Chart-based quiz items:
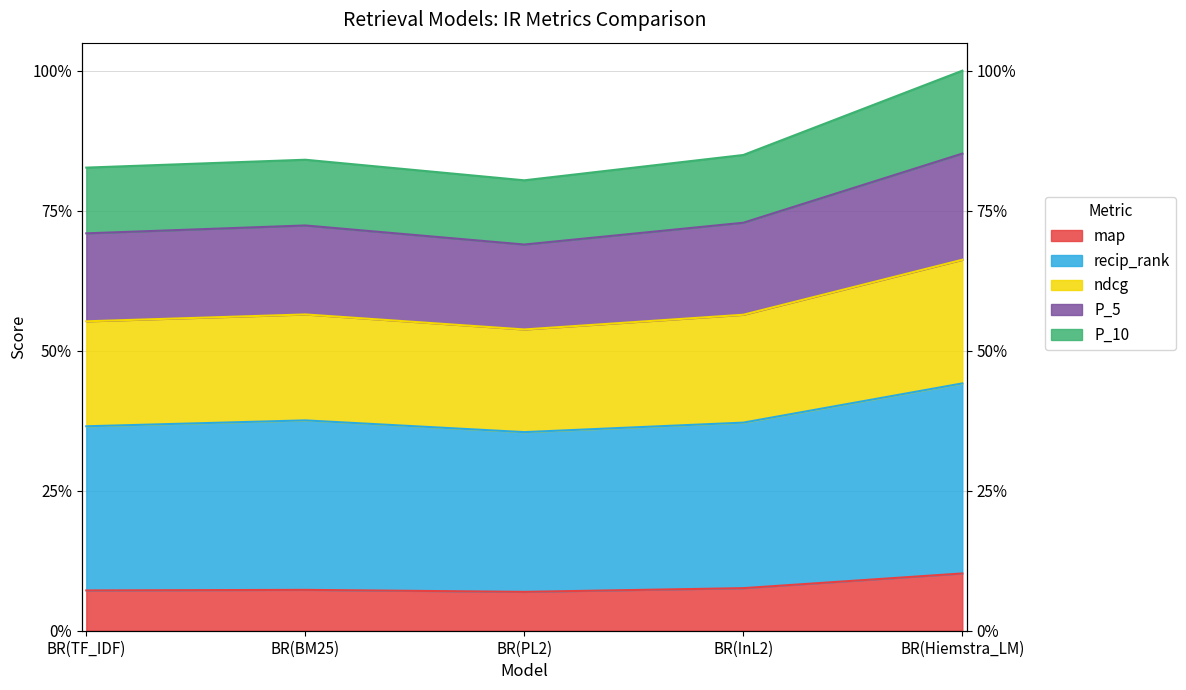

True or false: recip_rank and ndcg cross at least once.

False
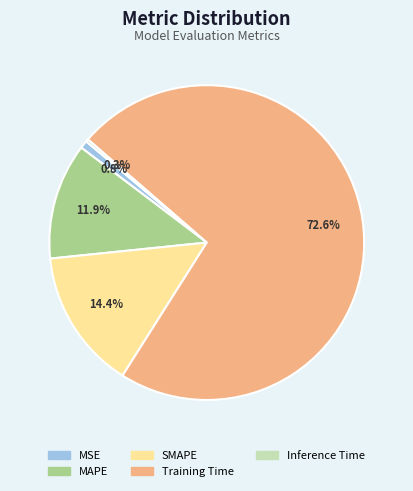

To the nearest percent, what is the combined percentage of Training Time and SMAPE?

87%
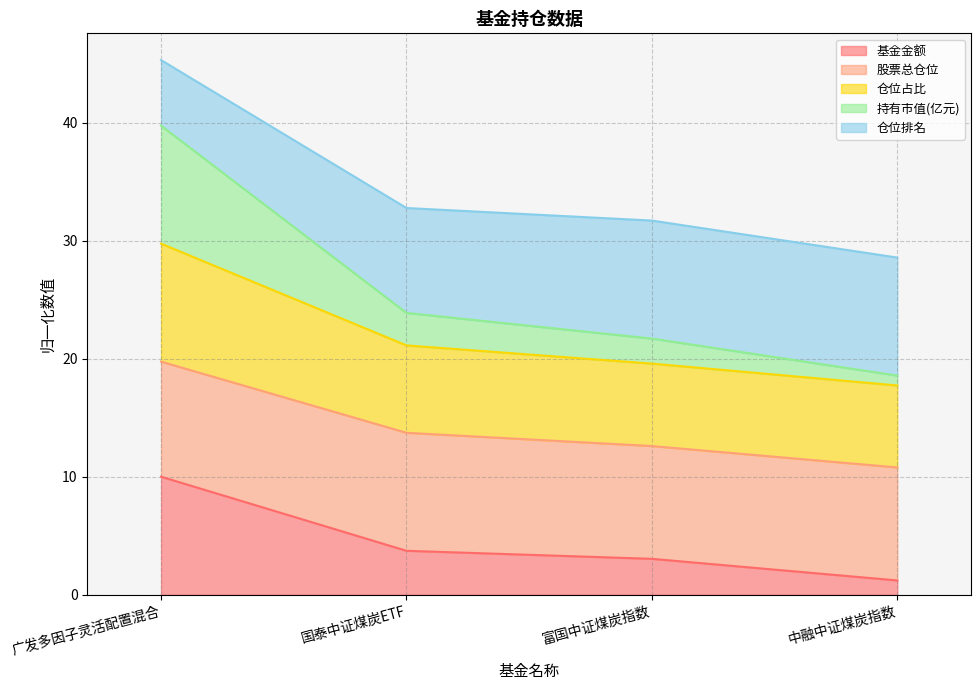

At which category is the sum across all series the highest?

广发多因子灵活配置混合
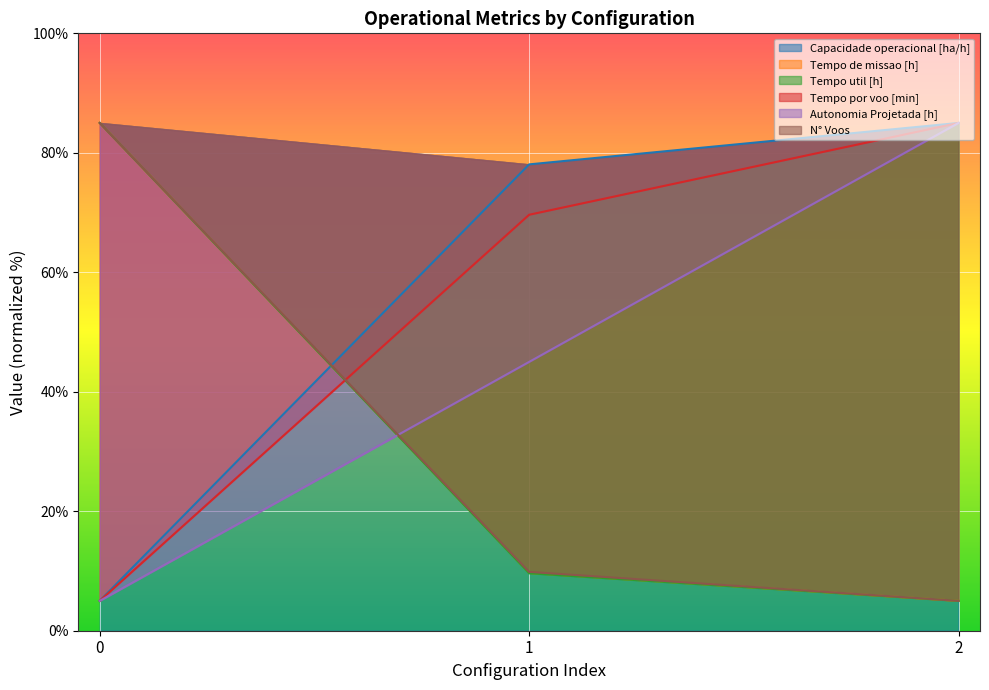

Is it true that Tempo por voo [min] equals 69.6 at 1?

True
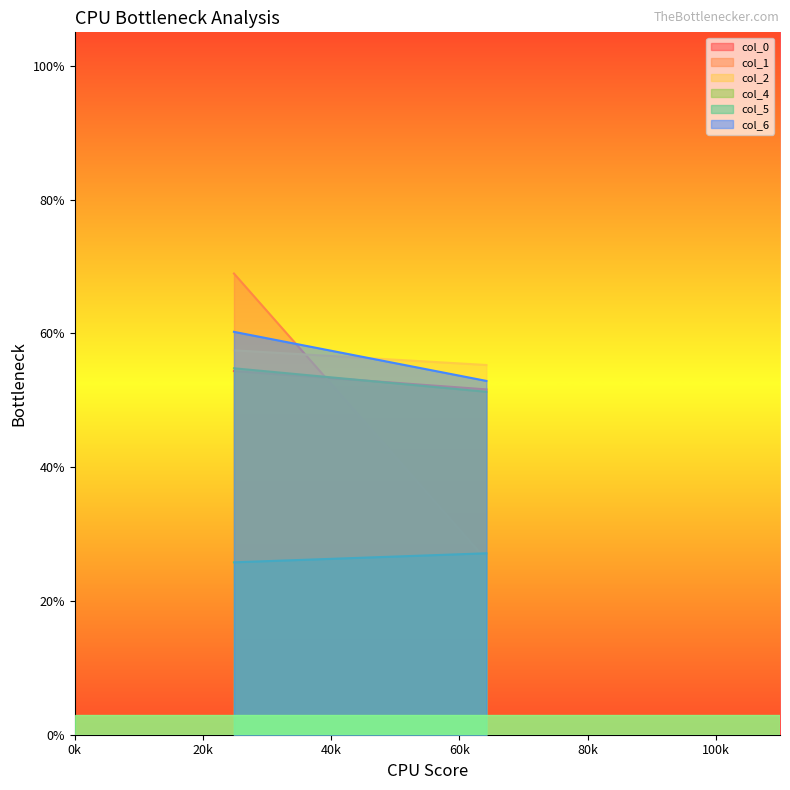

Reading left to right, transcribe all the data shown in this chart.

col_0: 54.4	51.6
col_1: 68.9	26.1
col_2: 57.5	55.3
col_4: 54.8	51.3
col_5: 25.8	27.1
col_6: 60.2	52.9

EXERCISE DETAILS: Return all the rows above word for word, leaving out the pictures.

THE COMPLETED TASK:
True or false: recip_rank and ndcg cross at least once.

False

To the nearest percent, what is the combined percentage of Training Time and SMAPE?

87%

At which category is the sum across all series the highest?

广发多因子灵活配置混合

Is it true that Tempo por voo [min] equals 69.6 at 1?

True

Reading left to right, transcribe all the data shown in this chart.

col_0: 54.4	51.6
col_1: 68.9	26.1
col_2: 57.5	55.3
col_4: 54.8	51.3
col_5: 25.8	27.1
col_6: 60.2	52.9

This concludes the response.